Friday, September 26, 2014

Blood for Gender

It’s a funny thing in its way – and what’s odd is that it’s not ghoulish to me … the only scenes with much meat on them I have written for the WIP so far seem much preoccupied with blood.  Apart from the view of Clovis through Amalasuntha’s eyes, the only writing with any meat on its bones consists of the scene of Amalasuntha’s birth (the opening setpiece, the first piece of “writing” I ever did on this WIP), and a consideration by Ama of the advent of womanhood – and how rather frustrating and repellant she finds the process.  Another sketch is that of the execution of a slave, which she is forced to witness.

The two scenes involving women’s blood, it occurs to me, are directly biological entre’s into female characters.  I have written for so long from Clovis’ POV, perhaps this has been a necessary subconscious impulse – to approach Amalasuntha and Audofleda, her mother, by way of the most obvious expressions/functions of their bodies, their genders:  in menstruation and childbirth.  The torture of the slave, too, is in its way related – Ama is forced to watch as the man she has lowered herself to mate with is punished for his presumption in taking her.  Sex.  So, his blood in that one, but still someone bleeds.

I’ve taken a look at Amalasuntha’s son, and have contemplated, too, her daughter (Matasuentha), but at this point the novel largely fixates on Ama.  The flexibility and freedom of omnipotent POV means I don’t have to hew so tightly to her as I did to the single character (… protagonist … ? the readers will decide …) in Ax.  So this novel may evolve into a more balanced three-generations-of-women story, but I never have seen Audofleda as central at all.  *She* bleeds, in the WIP, only so that other women may take the stage in their turn …

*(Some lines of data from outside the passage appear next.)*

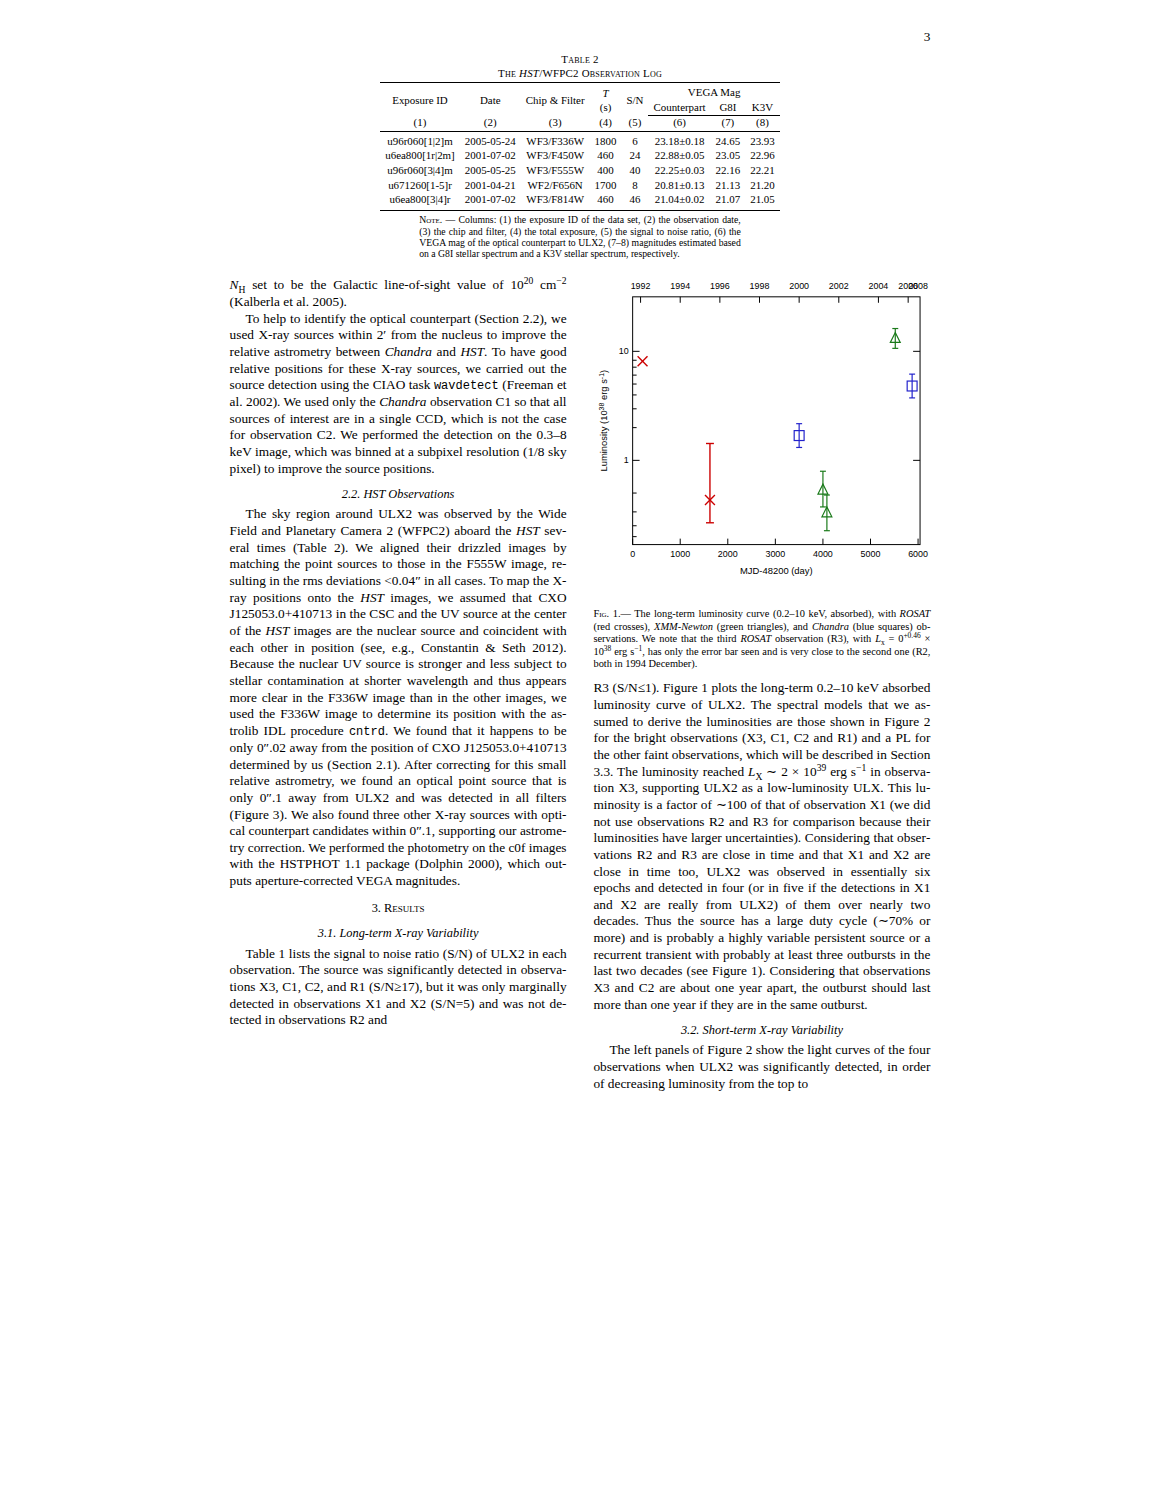3
Table 2
The HST/WFPC2 Observation Log
| Exposure ID | Date | Chip & Filter | T (s) | S/N | VEGA Mag |
| Counterpart | G8I | K3V |
| (1) | (2) | (3) | (4) | (5) | (6) | (7) | (8) |
| u96r060[1/2]m | 2005-05-24 | WF3/F336W | 1800 | 6 | 23.18±0.18 | 24.65 | 23.93 |
| u6ea800[1r/2m] | 2001-07-02 | WF3/F450W | 460 | 24 | 22.88±0.05 | 23.05 | 22.96 |
| u96r060[3/4]m | 2005-05-25 | WF3/F555W | 400 | 40 | 22.25±0.03 | 22.16 | 22.21 |
| u671260[1-5]r | 2001-04-21 | WF2/F656N | 1700 | 8 | 20.81±0.13 | 21.13 | 21.20 |
| u6ea800[3/4]r | 2001-07-02 | WF3/F814W | 460 | 46 | 21.04±0.02 | 21.07 | 21.05 |
Note. — Columns: (1) the exposure ID of the data set, (2) the observation date, (3) the chip and filter, (4) the total exposure, (5) the signal to noise ratio, (6) the VEGA mag of the optical counterpart to ULX2, (7–8) magnitudes estimated based on a G8I stellar spectrum and a K3V stellar spectrum, respectively.
NH set to be the Galactic line-of-sight value of 1020 cm−2 (Kalberla et al. 2005).
To help to identify the optical counterpart (Section 2.2), we used X-ray sources within 2′ from the nucleus to improve the relative astrometry between Chandra and HST. To have good relative positions for these X-ray sources, we carried out the source detection using the CIAO task wavdetect (Freeman et al. 2002). We used only the Chandra observation C1 so that all sources of interest are in a single CCD, which is not the case for observation C2. We performed the detection on the 0.3–8 keV image, which was binned at a subpixel resolution (1/8 sky pixel) to improve the source positions.
2.2. HST Observations
The sky region around ULX2 was observed by the Wide Field and Planetary Camera 2 (WFPC2) aboard the HST several times (Table 2). We aligned their drizzled images by matching the point sources to those in the F555W image, resulting in the rms deviations <0.04″ in all cases. To map the X-ray positions onto the HST images, we assumed that CXO J125053.0+410713 in the CSC and the UV source at the center of the HST images are the nuclear source and coincident with each other in position (see, e.g., Constantin & Seth 2012). Because the nuclear UV source is stronger and less subject to stellar contamination at shorter wavelength and thus appears more clear in the F336W image than in the other images, we used the F336W image to determine its position with the astrolib IDL procedure cntrd. We found that it happens to be only 0″.02 away from the position of CXO J125053.0+410713 determined by us (Section 2.1). After correcting for this small relative astrometry, we found an optical point source that is only 0″.1 away from ULX2 and was detected in all filters (Figure 3). We also found three other X-ray sources with optical counterpart candidates within 0″.1, supporting our astrometry correction. We performed the photometry on the c0f images with the HSTPHOT 1.1 package (Dolphin 2000), which outputs aperture-corrected VEGA magnitudes.
3. Results
3.1. Long-term X-ray Variability
Table 1 lists the signal to noise ratio (S/N) of ULX2 in each observation. The source was significantly detected in observations X3, C1, C2, and R1 (S/N≥17), but it was only marginally detected in observations X1 and X2 (S/N=5) and was not detected in observations R2 and
1992 1994 1996 1998 2000 2002 2004 2006 2008 0 1000 2000 3000 4000 5000 6000 MJD-48200 (day) 1 10 Luminosity (1038 erg s-1)
Fig. 1.— The long-term luminosity curve (0.2–10 keV, absorbed), with ROSAT (red crosses), XMM-Newton (green triangles), and Chandra (blue squares) observations. We note that the third ROSAT observation (R3), with Lx = 0+0.46 × 1038 erg s−1, has only the error bar seen and is very close to the second one (R2, both in 1994 December).
R3 (S/N≤1). Figure 1 plots the long-term 0.2–10 keV absorbed luminosity curve of ULX2. The spectral models that we assumed to derive the luminosities are those shown in Figure 2 for the bright observations (X3, C1, C2 and R1) and a PL for the other faint observations, which will be described in Section 3.3. The luminosity reached LX ∼ 2 × 1039 erg s−1 in observation X3, supporting ULX2 as a low-luminosity ULX. This luminosity is a factor of ∼100 of that of observation X1 (we did not use observations R2 and R3 for comparison because their luminosities have larger uncertainties). Considering that observations R2 and R3 are close in time and that X1 and X2 are close in time too, ULX2 was observed in essentially six epochs and detected in four (or in five if the detections in X1 and X2 are really from ULX2) of them over nearly two decades. Thus the source has a large duty cycle (∼70% or more) and is probably a highly variable persistent source or a recurrent transient with probably at least three outbursts in the last two decades (see Figure 1). Considering that observations X3 and C2 are about one year apart, the outburst should last more than one year if they are in the same outburst.
3.2. Short-term X-ray Variability
The left panels of Figure 2 show the light curves of the four observations when ULX2 was significantly detected, in order of decreasing luminosity from the top to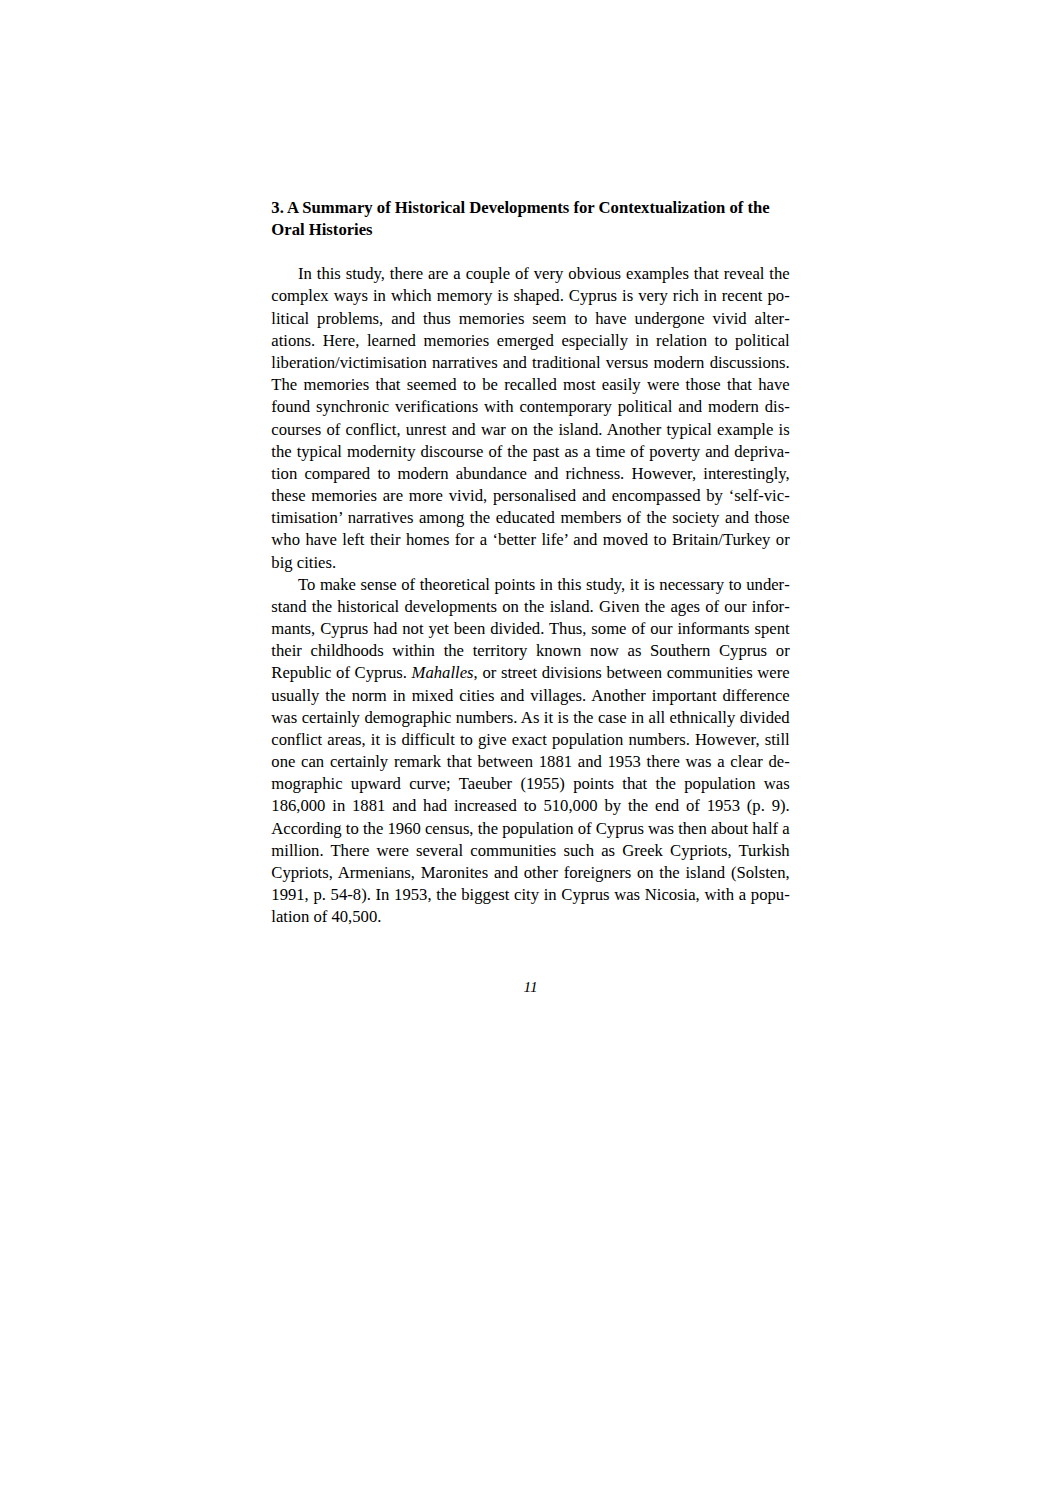3. A Summary of Historical Developments for Contextualization of the Oral Histories
In this study, there are a couple of very obvious examples that reveal the complex ways in which memory is shaped. Cyprus is very rich in recent political problems, and thus memories seem to have undergone vivid alterations. Here, learned memories emerged especially in relation to political liberation/victimisation narratives and traditional versus modern discussions. The memories that seemed to be recalled most easily were those that have found synchronic verifications with contemporary political and modern discourses of conflict, unrest and war on the island. Another typical example is the typical modernity discourse of the past as a time of poverty and deprivation compared to modern abundance and richness. However, interestingly, these memories are more vivid, personalised and encompassed by ‘self-victimisation’ narratives among the educated members of the society and those who have left their homes for a ‘better life’ and moved to Britain/Turkey or big cities.
To make sense of theoretical points in this study, it is necessary to understand the historical developments on the island. Given the ages of our informants, Cyprus had not yet been divided. Thus, some of our informants spent their childhoods within the territory known now as Southern Cyprus or Republic of Cyprus. Mahalles, or street divisions between communities were usually the norm in mixed cities and villages. Another important difference was certainly demographic numbers. As it is the case in all ethnically divided conflict areas, it is difficult to give exact population numbers. However, still one can certainly remark that between 1881 and 1953 there was a clear demographic upward curve; Taeuber (1955) points that the population was 186,000 in 1881 and had increased to 510,000 by the end of 1953 (p. 9). According to the 1960 census, the population of Cyprus was then about half a million. There were several communities such as Greek Cypriots, Turkish Cypriots, Armenians, Maronites and other foreigners on the island (Solsten, 1991, p. 54-8). In 1953, the biggest city in Cyprus was Nicosia, with a population of 40,500.
11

As to the shadowed figure of Matasuentha—the daughter, perhaps the trickling-down of story, the disappointment or denoument (?)—the glance I’ve cast in her direction is bloodless, but concerns her marriage.

I’ll leave you with one thought about Audofleda, the sister of Clovis, the tie that did not bind him to Theodoric the great, the queen, and the mother (a line surely to be cut … but starting something, and that is still good) …

The queen took pride in her own forbears, but she had committed to leave them behind—brides always left their own behind, even as their blood was the currency of alliances and peoples—and she never spoke of herself as a Frank.  She would speak of her brother with a transfigured glow, but not of herself as if she were them.